DOCUMENT TEXT:
While discussing draft resolutions and during the vote, Russia’s representatives adhered to a clear and consistent position: they did not speak against the mechanism itself, but contended that it must be brought into line with the current developments in Syria and with the provisions of international humanitarian law. Cross-border humanitarian aid deliveries to the Syrian Arab Republic began in 2014, when the country was faced with a grave humanitarian situation against the backdrop of terrorist mayhem, while the Syrian government could not control a large part of its territory.

However, in the past five years, the situation has changed radically: the terrorists have been almost completely eliminated and the Syrian authorities have been restoring the unity and territorial integrity of the country, as well as working on providing urgent humanitarian aid, including with the support of the UN. It is noteworthy that it is Damascus through which humanitarian aid is delivered to the infamous camp of Rukban, located in the area occupied by the US, around Al-Tanf on the border with Jordan, and to the Al-Hawl camp east of the Euphrates River, on the border with Iraq. Only two border crossings, in the Idlib de-escalation zone, are operating out of the four crossings outlined by UN Security Council Resolution No. 2165 of 2014. The Jordan border crossing has been closed since 2018, and the Iraqi crossing only let through seven humanitarian aid convoys out of 2,000 this year, and even those seven crossed the border before the Syrian troops regained control over the Qamishli District.

Saved entries:
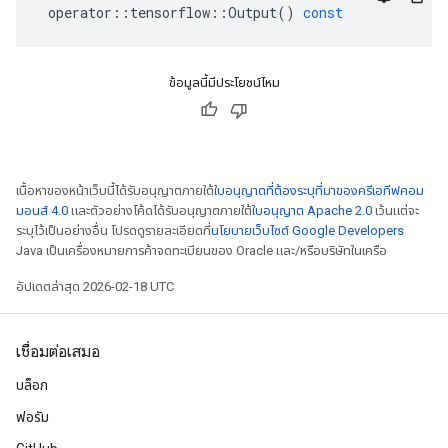
operator
::
tensorflow
::
Output
()
const
ข้อมูลนี้มีประโยชน์ไหม
เนื้อหาของหน้าเว็บนี้ได้รับอนุญาตภายใต้
ใบอนุญาตที่ต้องระบุที่มาของครีเอทีฟคอม
มอนส์ 4.0
และตัวอย่างโค้ดได้รับอนุญาตภายใต้
ใบอนุญาต Apache 2.0
เว้นแต่จะ
ระบุไว้เป็นอย่างอื่น โปรดดูรายละเอียดที่
นโยบายเว็บไซต์ Google Developers
Java เป็นเครื่องหมายการค้าจดทะเบียนของ Oracle และ/หรือบริษัทในเครือ
อัปเดตล่าสุด 2026-02-18 UTC
เชื่อมต่อเสมอ
บล็อก
ฟอรัม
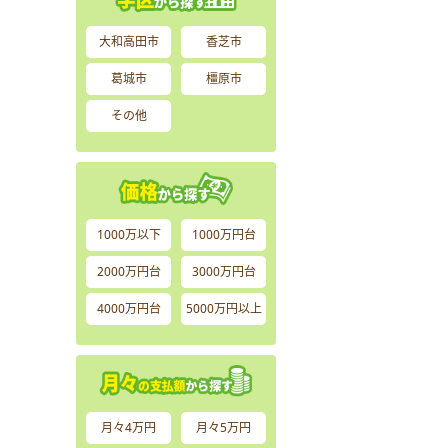
大和高田市
香芝市
葛城市
橿原市
その他
1000万以下
1000万円台
2000万円台
3000万円台
4000万円台
5000万円以上
月々4万円
月々5万円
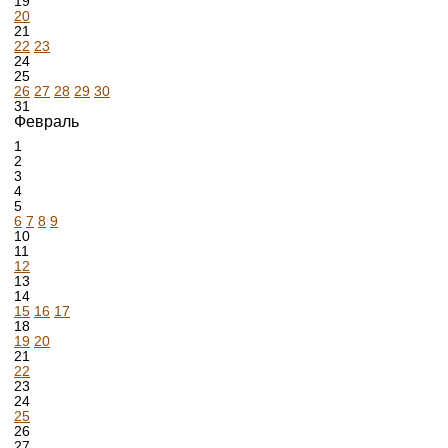
19
20
21
22
23
24
25
26
27
28
29
30
31
Февраль
1
2
3
4
5
6
7
8
9
10
11
12
13
14
15
16
17
18
19
20
21
22
23
24
25
26
27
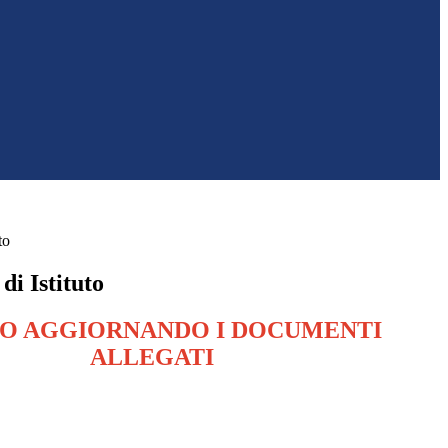
to
i Istituto
O AGGIORNANDO I DOCUMENTI
ALLEGATI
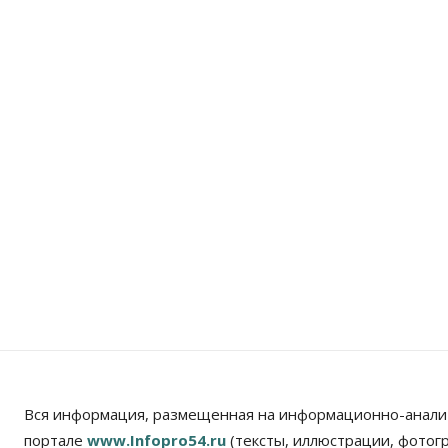
Вся информация, размещенная на информационно-анали
портале
www.Infopro54.ru
(тексты, иллюстрации, фотог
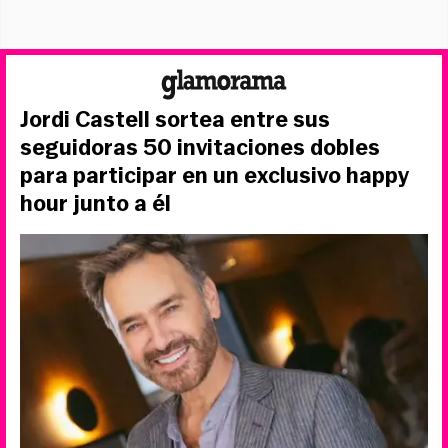
Jordi Castell sortea entre sus
seguidoras 50 invitaciones dobles
para participar en un exclusivo happy
hour junto a él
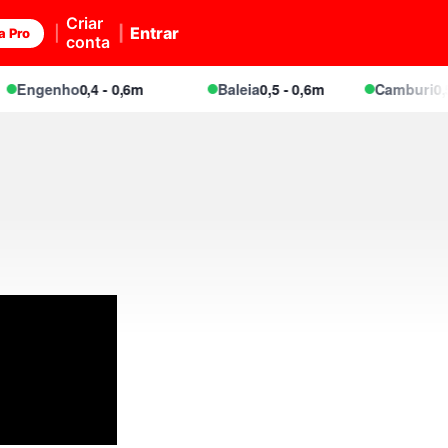
Criar
Entrar
a Pro
conta
ngenho
0,4 - 0,6m
Baleia
0,5 - 0,6m
Camburi
0,5 - 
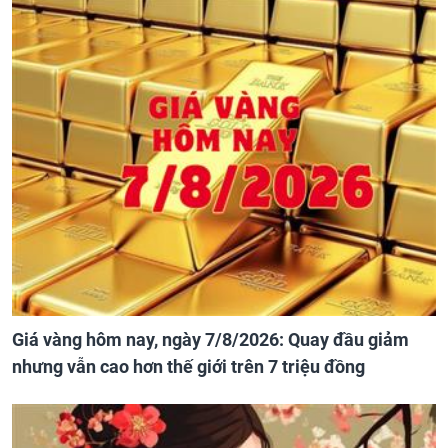
Giá vàng hôm nay, ngày 7/8/2026: Quay đầu giảm
nhưng vẫn cao hơn thế giới trên 7 triệu đồng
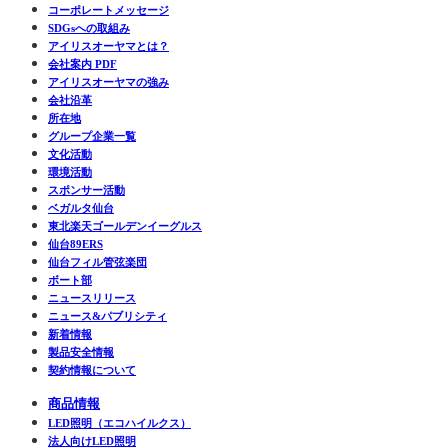
コーポレートメッセージ
SDGsへの取組み
アイリスオーヤマとは？
会社案内 PDF
アイリスオーヤマの強み
会社沿革
所在地
グループ企業一覧
文化活動
環境活動
スポンサー活動
ベガルタ仙台
東北楽天ゴールデンイーグルス
仙台89ERS
仙台フィル管弦楽団
ボート部
ニュースリリース
ニュース&パブリシティ
新着情報
製品安全情報
契約情報について
商品情報
LED照明（エコハイルクス）
法人向けLED照明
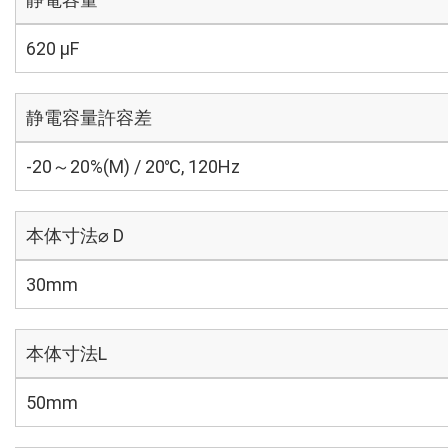
620 µF
静電容量許容差
-20～20%(M) / 20℃, 120Hz
本体寸法⌀ D
30mm
本体寸法L
50mm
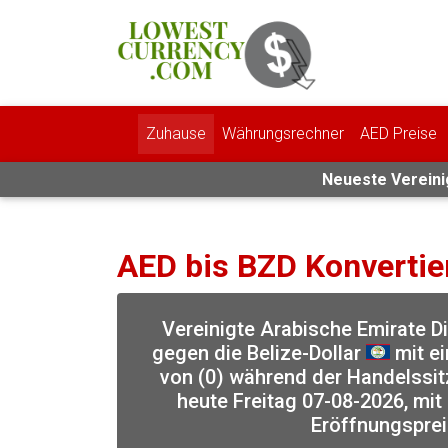
Zuhause
Währungsrechner
AED Preise
Neueste Vereinig
AED bis BZD Konvertie
Vereinigte Arabische Emirate 
gegen die Belize-Dollar
mit ei
von (0) während der Handelssi
heute Freitag 07-08-2026, mit
Eröffnungspre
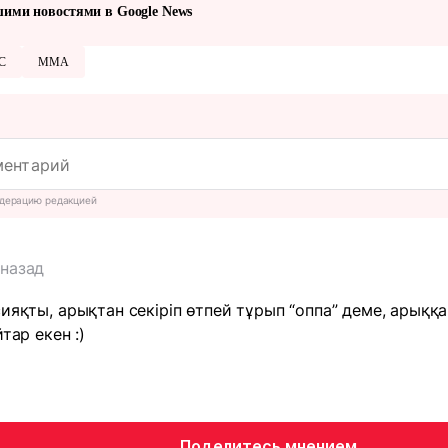
шими новостями в Google News
C
ММА
дерацию редакцией
 назад
ияқты, арықтан секіріп өтпей тұрып “оппа” деме, арыққа
тар екен :)
Поделитесь мнением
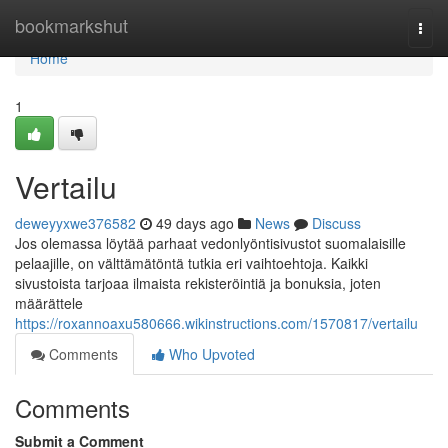
Home
bookmarkshut
Togg
navi
Home
1
Vertailu
deweyyxwe376582
49 days ago
News
Discuss
Jos olemassa löytää parhaat vedonlyöntisivustot suomalaisille
pelaajille, on välttämätöntä tutkia eri vaihtoehtoja. Kaikki
sivustoista tarjoaa ilmaista rekisteröintiä ja bonuksia, joten
määrättele
https://roxannoaxu580666.wikinstructions.com/1570817/vertailu
Comments
Who Upvoted
Comments
Submit a Comment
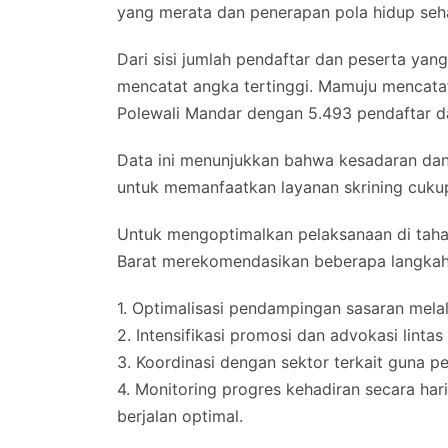
yang merata dan penerapan pola hidup seh
Dari sisi jumlah pendaftar dan peserta ya
mencatat angka tertinggi. Mamuju mencatat
Polewali Mandar dengan 5.493 pendaftar d
Data ini menunjukkan bahwa kesadaran da
untuk memanfaatkan layanan skrining cukup
Untuk mengoptimalkan pelaksanaan di tahap
Barat merekomendasikan beberapa langkah 
1. Optimalisasi pendampingan sasaran melal
2. Intensifikasi promosi dan advokasi linta
3. Koordinasi dengan sektor terkait guna p
4. Monitoring progres kehadiran secara ha
berjalan optimal.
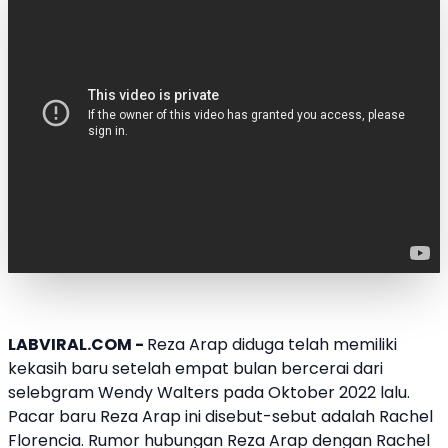
LABVIRAL.COM -
Reza Arap
diduga telah memiliki
kekasih baru setelah empat bulan bercerai dari
selebgram
Wendy Walters
pada Oktober 2022 lalu.
Pacar baru
Reza Arap
ini disebut-sebut adalah
Rachel
Florencia
. Rumor hubungan
Reza Arap
dengan
Rachel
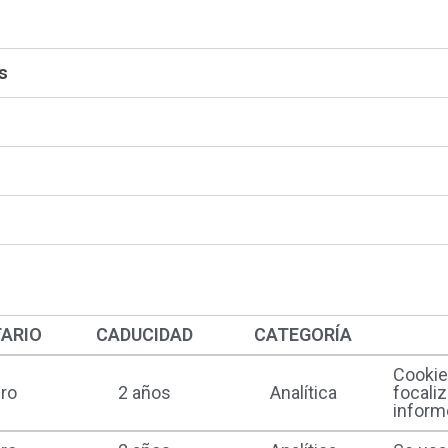
s
TARIO
CADUCIDAD
CATEGORÍA
Cookie 
ro
2 años
Analítica
focali
informe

PROBLEM SET:
**1.** List every country named in the text on cross-border humanitarian aid to Syria.
**2.** Pick up the text on cross-border humanitarian aid deliveries to Syria after its final sentence and continue it.

ANSWERS BY ITEM:
**1.** Russia, Syria (the Syrian Arab Republic), the United States, Jordan, Iraq

**2.**
At the same time, in accordance with international humanitarian law, humanitarian aid must be delivered upon an agreement with the government of the recipient country. The Syrian government has officially requested that the UN stop cross-border humanitarian assistance. In the framework of their commitment to the sovereignty, independence, unity and territorial integrity of Syria, the international community should take into account and respect the Syrian government’s request.

Based on the above, the Russian party prepared and submitted a draft resolution that seeks to extend the delivery of humanitarian aid via two border crossings in Idlib by six months.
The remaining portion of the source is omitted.